*** Opening of EXERCISE DATA ***
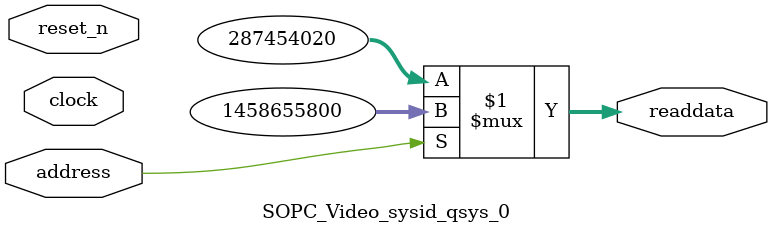
<source format=v>

`timescale 1ns / 1ps
// synthesis translate_on

// turn off superfluous verilog processor warnings 
// altera message_level Level1 
// altera message_off 10034 10035 10036 10037 10230 10240 10030 

module SOPC_Video_sysid_qsys_0 (
               // inputs:
                address,
                clock,
                reset_n,

               // outputs:
                readdata
             )
;

  output  [ 31: 0] readdata;
  input            address;
  input            clock;
  input            reset_n;

  wire    [ 31: 0] readdata;
  //control_slave, which is an e_avalon_slave
  assign readdata = address ? 1458655800 : 287454020;

endmodule




</source>
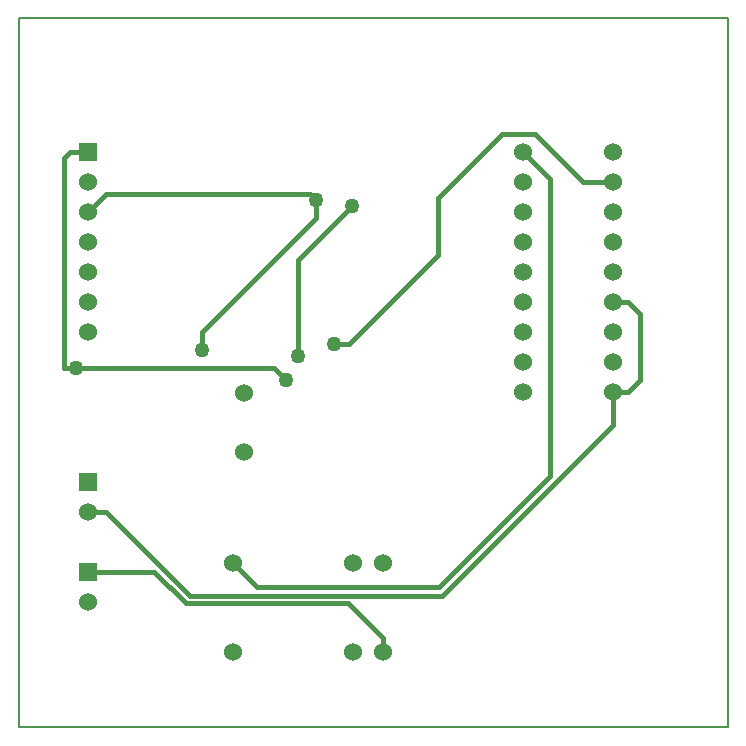
<source format=gbl>
G04 Layer_Physical_Order=2*
G04 Layer_Color=16711680*
%FSLAX25Y25*%
%MOIN*%
G70*
G01*
G75*
%ADD16C,0.01600*%
%ADD17C,0.00800*%
%ADD18C,0.06000*%
%ADD19R,0.06000X0.06000*%
%ADD20C,0.05000*%
D16*
X395000Y600000D02*
X400000D01*
X404000Y604000D01*
Y626000D01*
X400000Y630000D02*
X404000Y626000D01*
X395000Y630000D02*
X400000D01*
X369000Y686000D02*
X385000Y670000D01*
X358000Y686000D02*
X369000D01*
X336500Y664500D02*
X358000Y686000D01*
X385000Y670000D02*
X395000D01*
X336500Y645500D02*
Y664500D01*
X302000Y616000D02*
X307000D01*
X336500Y645500D01*
X374000Y572000D02*
Y671000D01*
X337000Y535000D02*
X374000Y572000D01*
X276260Y535000D02*
X337000D01*
X338000Y532000D02*
X395000Y589000D01*
X254000Y532000D02*
X338000D01*
X395000Y589000D02*
Y600000D01*
X268299Y542961D02*
X276260Y535000D01*
X306400Y529600D02*
X318063Y517937D01*
X252400Y529600D02*
X306400D01*
X226000Y560000D02*
X254000Y532000D01*
X242000Y540000D02*
X252400Y529600D01*
X365000Y680000D02*
X374000Y671000D01*
X220000Y560000D02*
X226000D01*
X220000Y540000D02*
X242000D01*
X212000Y678000D02*
X214000Y680000D01*
X220000Y660000D02*
X226000Y666000D01*
X258000Y620000D02*
X296000Y658000D01*
X290000Y612000D02*
Y644000D01*
X308000Y662000D01*
X296000Y658000D02*
Y664000D01*
X258000Y614000D02*
Y620000D01*
X212000Y608000D02*
Y678000D01*
X214000Y680000D02*
X220000D01*
X212000Y608000D02*
X216000D01*
X282000D01*
X286000Y604000D01*
X226000Y666000D02*
X294000D01*
X296000Y664000D01*
X318063Y513039D02*
Y517937D01*
D17*
X433071Y488189D02*
Y724409D01*
X196850Y488189D02*
X433071D01*
X196850D02*
Y724409D01*
X433071D01*
D18*
X365000Y600000D02*
D03*
X395000D02*
D03*
X365000Y680000D02*
D03*
X395000D02*
D03*
X365000Y610000D02*
D03*
X395000D02*
D03*
X365000Y620000D02*
D03*
X395000D02*
D03*
X365000Y670000D02*
D03*
X395000D02*
D03*
X365000Y660000D02*
D03*
X395000D02*
D03*
X365000Y650000D02*
D03*
X395000D02*
D03*
X365000Y630000D02*
D03*
X395000D02*
D03*
Y640000D02*
D03*
X365000D02*
D03*
X272000Y599685D02*
D03*
Y580000D02*
D03*
X318063Y542961D02*
D03*
X308063D02*
D03*
Y513039D02*
D03*
X318063D02*
D03*
X268299D02*
D03*
Y542961D02*
D03*
X220000Y670000D02*
D03*
Y660000D02*
D03*
Y650000D02*
D03*
Y640000D02*
D03*
Y630000D02*
D03*
Y620000D02*
D03*
Y560000D02*
D03*
Y530000D02*
D03*
D19*
Y680000D02*
D03*
Y570000D02*
D03*
Y540000D02*
D03*
D20*
X286000Y604000D02*
D03*
X308000Y662000D02*
D03*
X290000Y612000D02*
D03*
X296000Y664000D02*
D03*
X302000Y616000D02*
D03*
X258000Y614000D02*
D03*
X216000Y608000D02*
D03*
M02*

</source>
*** Close of EXERCISE DATA ***
Which lines above include the word "readdata"? Return each one.

                readdata
  output  [ 31: 0] readdata;
  wire    [ 31: 0] readdata;
  assign readdata = address ? 1458655800 : 287454020;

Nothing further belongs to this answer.